### Problem description
Copy every line from the records below that holds the word "wall".

### Dataset records
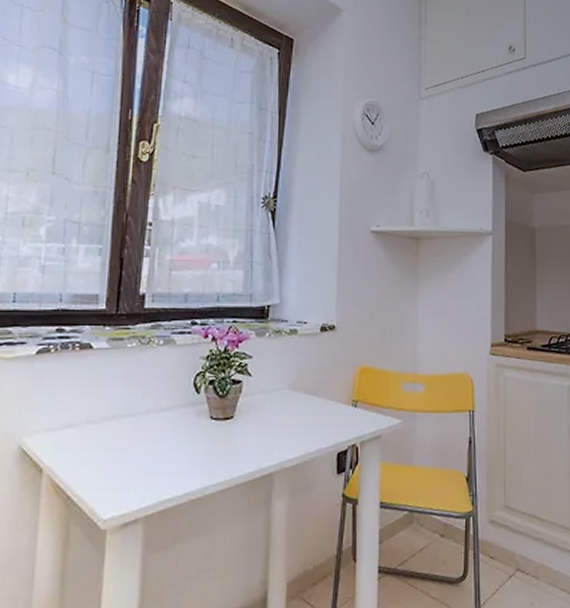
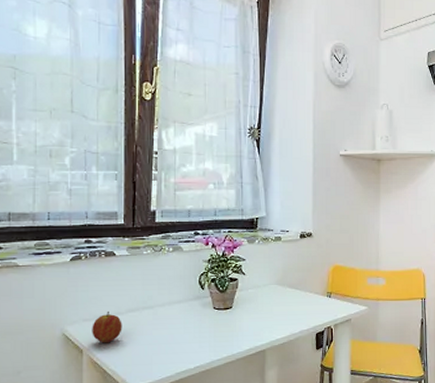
fruit: none [56,418,95,461] -> present [92,310,122,343]

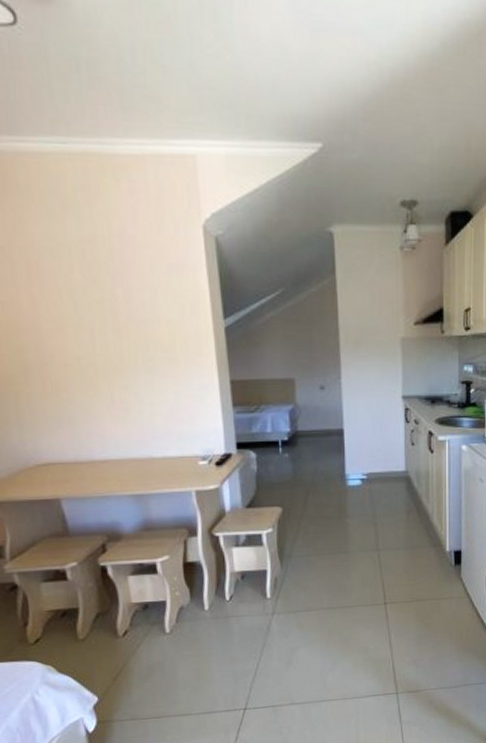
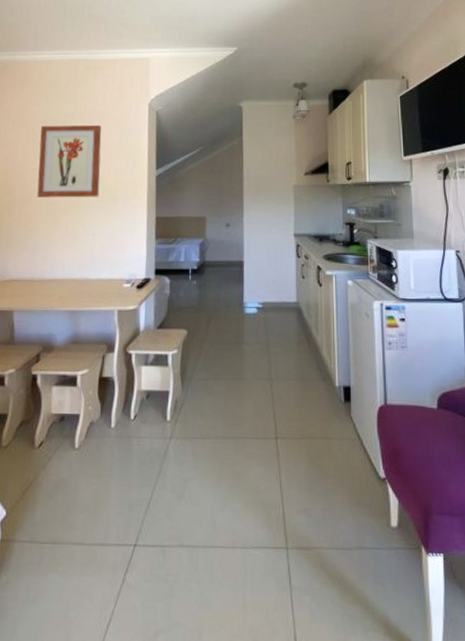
wall art: none [48,255,150,358] -> present [36,124,102,198]

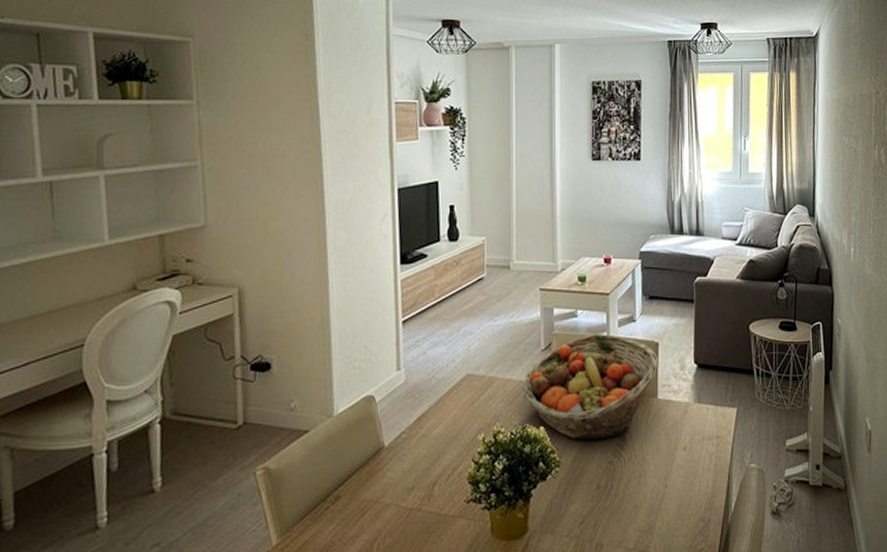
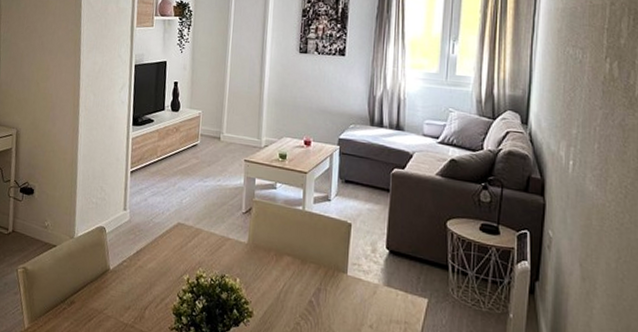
fruit basket: present [521,334,659,440] -> none [223,206,351,302]

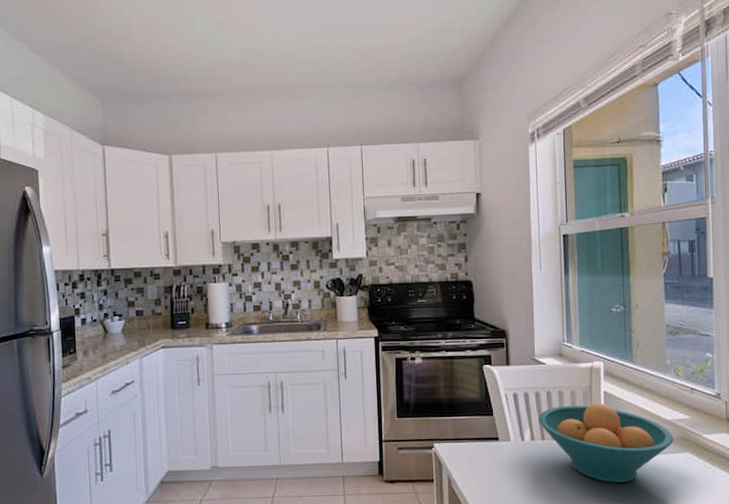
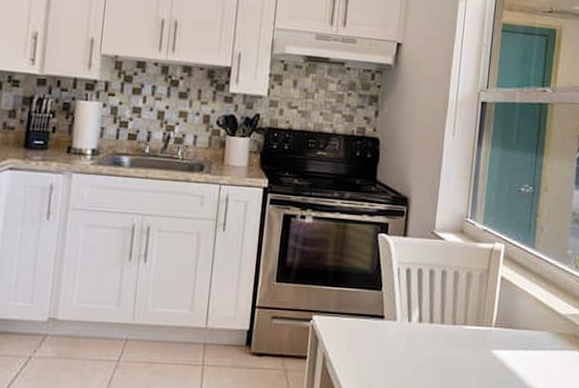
fruit bowl: present [538,403,674,483] -> none [429,287,565,378]

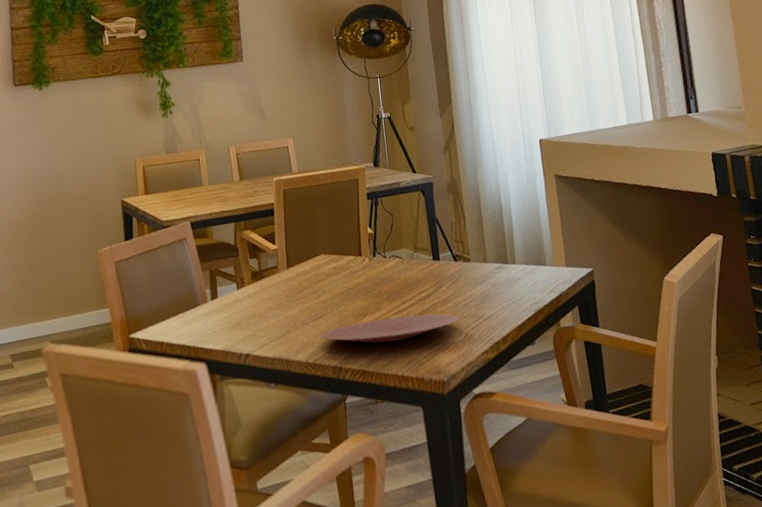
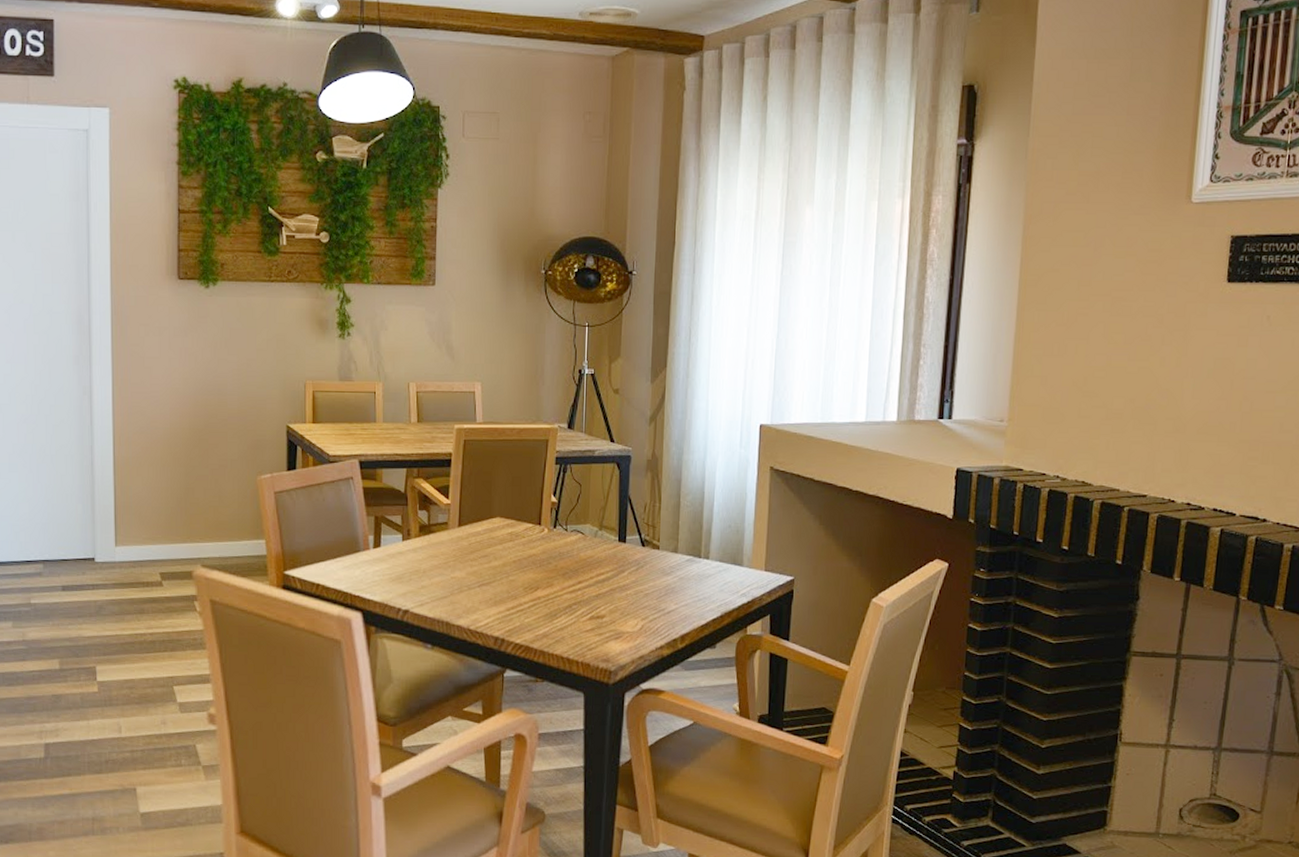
plate: present [319,314,460,344] -> none [484,595,638,622]

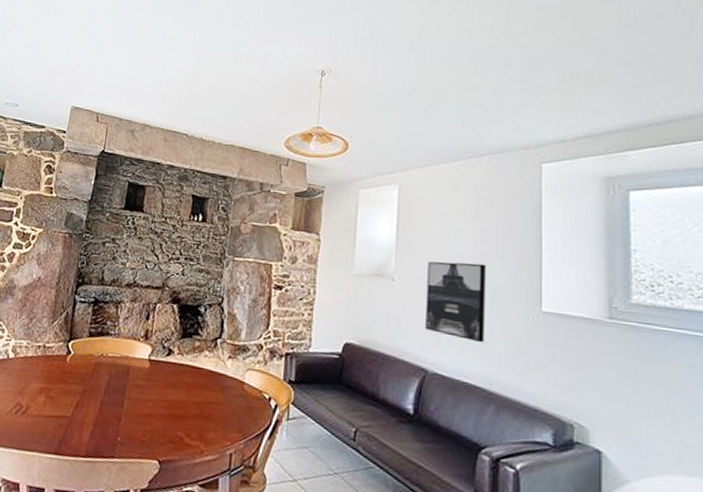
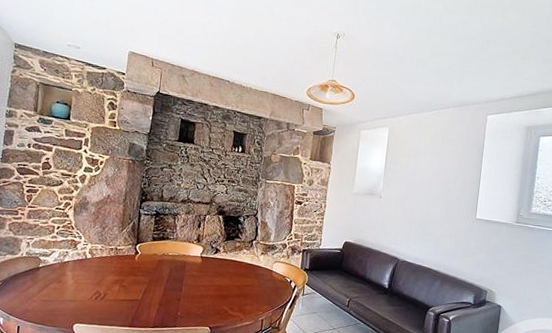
wall art: present [425,261,486,343] -> none [400,184,444,240]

### Answer space
wall art: none [48,255,150,358] -> present [36,124,102,198]
wall art: present [425,261,486,343] -> none [400,184,444,240]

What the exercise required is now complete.